- _INSTRUCTIONS TO FOLLOW_:
Go over the data below and say how many lines hold the word "Antonio". Only the number is needed.

- _RECORDED DATA_:
------------------------------------

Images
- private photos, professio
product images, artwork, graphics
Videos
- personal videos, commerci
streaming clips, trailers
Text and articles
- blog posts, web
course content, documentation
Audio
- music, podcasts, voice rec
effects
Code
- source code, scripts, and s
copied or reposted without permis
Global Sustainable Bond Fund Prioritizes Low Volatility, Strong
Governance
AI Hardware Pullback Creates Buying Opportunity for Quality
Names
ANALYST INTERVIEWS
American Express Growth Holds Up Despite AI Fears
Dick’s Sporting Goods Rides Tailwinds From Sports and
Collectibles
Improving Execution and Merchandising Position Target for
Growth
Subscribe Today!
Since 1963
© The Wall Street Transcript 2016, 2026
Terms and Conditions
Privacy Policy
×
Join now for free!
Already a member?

------------------------------------

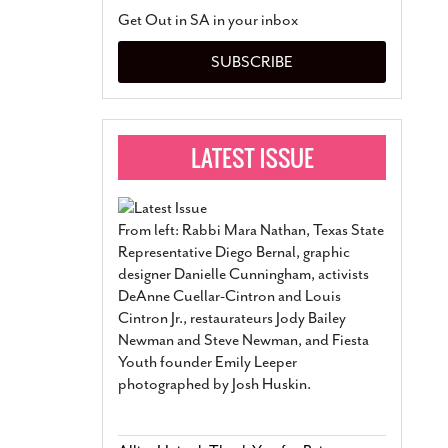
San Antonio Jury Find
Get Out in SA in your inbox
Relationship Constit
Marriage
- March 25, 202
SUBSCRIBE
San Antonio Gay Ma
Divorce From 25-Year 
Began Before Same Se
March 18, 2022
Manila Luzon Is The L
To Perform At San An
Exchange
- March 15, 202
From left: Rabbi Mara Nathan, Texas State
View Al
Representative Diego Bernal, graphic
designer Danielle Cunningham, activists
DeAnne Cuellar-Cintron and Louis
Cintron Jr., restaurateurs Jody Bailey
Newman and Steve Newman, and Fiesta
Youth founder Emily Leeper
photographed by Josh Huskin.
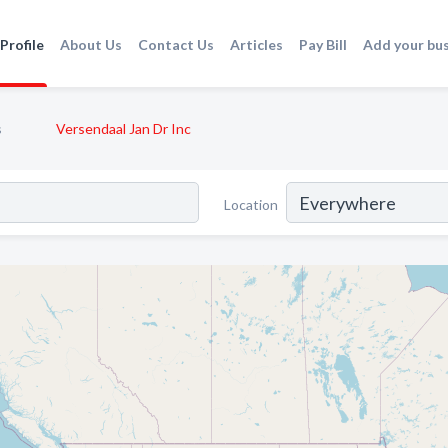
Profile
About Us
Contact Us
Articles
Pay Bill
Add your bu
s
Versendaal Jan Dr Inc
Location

------------------------------------

- _RESPONSE TO THIS TASK_:
2